● **CONSIGNES**
a. Veuillez reprendre le passage du texte sur l'année 2014 au Faso qui va de « Ces jeunes, ces » jusqu'à « pour le futur. », en substituant « région » à « diaspora ».
b. Poursuivez le texte sur l'année 2014 au Faso au-delà de sa dernière phrase.

● **TEXTE PROPOSÉ**
● ● ● ● ●
Mais 2014 aura été une année de confirmation. Une année où, en plein cœur de la bataille, le Faso a vu triompher ses femmes et sa jeunesse. Des femmes et des jeunes positifs et à l'avant-garde. Des femmes et des jeunes vaillants. Des femmes et des jeunes conquérants. Des femmes et des jeunes qui ont refusé tout fatalisme. Au péril de leurs vies, foi et convictions en bandoulière, spatules en main, le poing formé et levé, ils ont balayé de leurs portes à celles des palais des gouvernants. Ils ont refusé toute idée d'intérêt égoïste et patrimonial. Ils ont osé. Ils se sont engagés. Et parce qu'ils l'ont fait, ils ont conservé vaillante et allumée la flamme de la Patrie.

Dans la rue, les places publiques, au pied des palais, ils ont emprunté les pas de leurs glorieux devanciers. Ils ont revisité l'histoire et l'ont mise à la hauteur de leur exigence actuelle. Ils nous le disent aujourd'hui : «Les morts ne sont pas morts en vain. Ils fécondent notre terre, ils convoquent pour demain notre devoir d'exigence. Ils relèvent la barre et la placent haut».

Ces jeunes, ces femmes, ce sont ceux de Koupéla, de Barsologho, de Tin-Akof, de Karpala, de Bobo, de Toma, de Houndé, de Dori, de Fada, de la diaspora, de Batié, de Léo, de Koloko, de Pô, etc. Ce sont ceux de la République, ceux du Faso dont, à présent, l'action fonde et consolide nos espérances pour le futur.
● ● ● ● ●
● **DONNÉES FOURNIES**
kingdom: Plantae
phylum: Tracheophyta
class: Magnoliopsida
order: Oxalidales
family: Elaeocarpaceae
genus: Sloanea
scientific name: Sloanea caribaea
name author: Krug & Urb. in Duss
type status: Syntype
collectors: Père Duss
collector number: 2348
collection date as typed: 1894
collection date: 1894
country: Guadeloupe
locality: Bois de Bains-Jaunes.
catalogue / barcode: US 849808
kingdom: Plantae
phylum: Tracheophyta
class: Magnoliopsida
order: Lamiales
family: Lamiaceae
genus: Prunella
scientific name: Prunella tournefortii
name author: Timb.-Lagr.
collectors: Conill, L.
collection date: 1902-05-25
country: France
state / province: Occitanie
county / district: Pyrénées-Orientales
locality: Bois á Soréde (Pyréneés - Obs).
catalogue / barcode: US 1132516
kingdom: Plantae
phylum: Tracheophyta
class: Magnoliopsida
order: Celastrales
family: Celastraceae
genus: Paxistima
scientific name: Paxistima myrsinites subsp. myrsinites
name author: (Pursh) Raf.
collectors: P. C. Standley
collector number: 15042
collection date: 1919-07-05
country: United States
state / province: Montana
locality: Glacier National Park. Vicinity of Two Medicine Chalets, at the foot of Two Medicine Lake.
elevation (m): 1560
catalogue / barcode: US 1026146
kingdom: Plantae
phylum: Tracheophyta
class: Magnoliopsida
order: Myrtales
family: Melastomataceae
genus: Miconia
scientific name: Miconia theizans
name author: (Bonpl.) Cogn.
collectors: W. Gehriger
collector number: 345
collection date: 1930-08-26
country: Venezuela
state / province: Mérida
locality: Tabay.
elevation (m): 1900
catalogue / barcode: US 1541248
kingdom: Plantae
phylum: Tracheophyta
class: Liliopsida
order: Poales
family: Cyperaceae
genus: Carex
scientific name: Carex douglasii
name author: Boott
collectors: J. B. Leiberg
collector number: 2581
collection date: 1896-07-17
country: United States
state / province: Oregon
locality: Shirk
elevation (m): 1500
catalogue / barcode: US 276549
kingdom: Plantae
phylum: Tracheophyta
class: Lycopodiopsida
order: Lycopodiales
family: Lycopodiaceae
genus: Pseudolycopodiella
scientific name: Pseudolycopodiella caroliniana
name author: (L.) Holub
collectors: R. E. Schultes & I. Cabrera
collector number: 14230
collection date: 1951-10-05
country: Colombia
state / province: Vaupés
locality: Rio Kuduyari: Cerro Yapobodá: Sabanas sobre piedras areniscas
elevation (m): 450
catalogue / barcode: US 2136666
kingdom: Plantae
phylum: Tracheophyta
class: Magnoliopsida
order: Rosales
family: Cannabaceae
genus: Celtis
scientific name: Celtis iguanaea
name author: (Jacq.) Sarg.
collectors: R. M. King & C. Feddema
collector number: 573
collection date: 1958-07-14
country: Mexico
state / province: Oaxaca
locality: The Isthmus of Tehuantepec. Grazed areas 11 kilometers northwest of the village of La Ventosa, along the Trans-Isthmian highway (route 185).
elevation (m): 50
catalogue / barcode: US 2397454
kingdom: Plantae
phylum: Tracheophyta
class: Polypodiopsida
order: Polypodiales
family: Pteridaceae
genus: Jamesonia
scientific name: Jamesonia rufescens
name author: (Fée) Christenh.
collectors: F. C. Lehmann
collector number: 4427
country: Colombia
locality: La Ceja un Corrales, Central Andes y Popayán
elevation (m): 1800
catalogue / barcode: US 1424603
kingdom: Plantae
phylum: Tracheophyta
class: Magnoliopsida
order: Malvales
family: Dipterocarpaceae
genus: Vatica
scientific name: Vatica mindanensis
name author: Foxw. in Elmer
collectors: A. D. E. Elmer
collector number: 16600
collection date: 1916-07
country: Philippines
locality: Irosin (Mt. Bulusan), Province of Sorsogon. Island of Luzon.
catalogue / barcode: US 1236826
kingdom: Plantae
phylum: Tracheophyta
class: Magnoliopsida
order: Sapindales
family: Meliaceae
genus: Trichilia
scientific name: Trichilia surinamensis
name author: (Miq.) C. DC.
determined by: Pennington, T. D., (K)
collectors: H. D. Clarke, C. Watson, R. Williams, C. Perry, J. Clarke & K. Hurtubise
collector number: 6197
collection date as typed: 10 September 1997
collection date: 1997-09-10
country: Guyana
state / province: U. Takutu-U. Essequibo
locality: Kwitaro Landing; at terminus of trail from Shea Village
● ● ● ● ●
● **RÉPONSES PAR CONSIGNE**
a.
Ces jeunes, ces femmes, ce sont ceux de Koupéla, de Barsologho, de Tin-Akof, de Karpala, de Bobo, de Toma, de Houndé, de Dori, de Fada, de la région, de Batié, de Léo, de Koloko, de Pô, etc. Ce sont ceux de la République, ceux du Faso dont, à présent, l'action fonde et consolide nos espérances pour le futur.

b.
Ainsi, 2014 a été une année de lucidité où le défi de la responsabilité collective a été relevé. Sans défaillance opportune, sans faiblesse coupable ni excès outrancier.

L'arrogance a été balayée. L'arbitraire vidé. La gouvernance sectaire et ondoyante évacuée. L'intégrité et la vaillance sont revenues aux frontispices de nos exigences solidaires. La terre de Yennenga, d'Oubri, de Rialé, de Diaba Lompo, de Yadéga, de Ouézzin Coulibaly, de Nazi Boni, de Maurice Yaméogo, de Sankara, de Joseph Ki-Zerbo, de Lamizana, de Norbert Zongo, de Boukary Dabo, entre autres, a besoin de son passé pour se retrouver, car le Faso est le fruit d'une longue gestation qui exige que nous réconciliions notre histoire et notre présent. Nous sommes fiers d'être burkinabè, d'être les héritiers de cette histoire, et nous nous drapons désormais de notre intégrité et de notre résilience pour inventer le futur avec sérénité et confiance.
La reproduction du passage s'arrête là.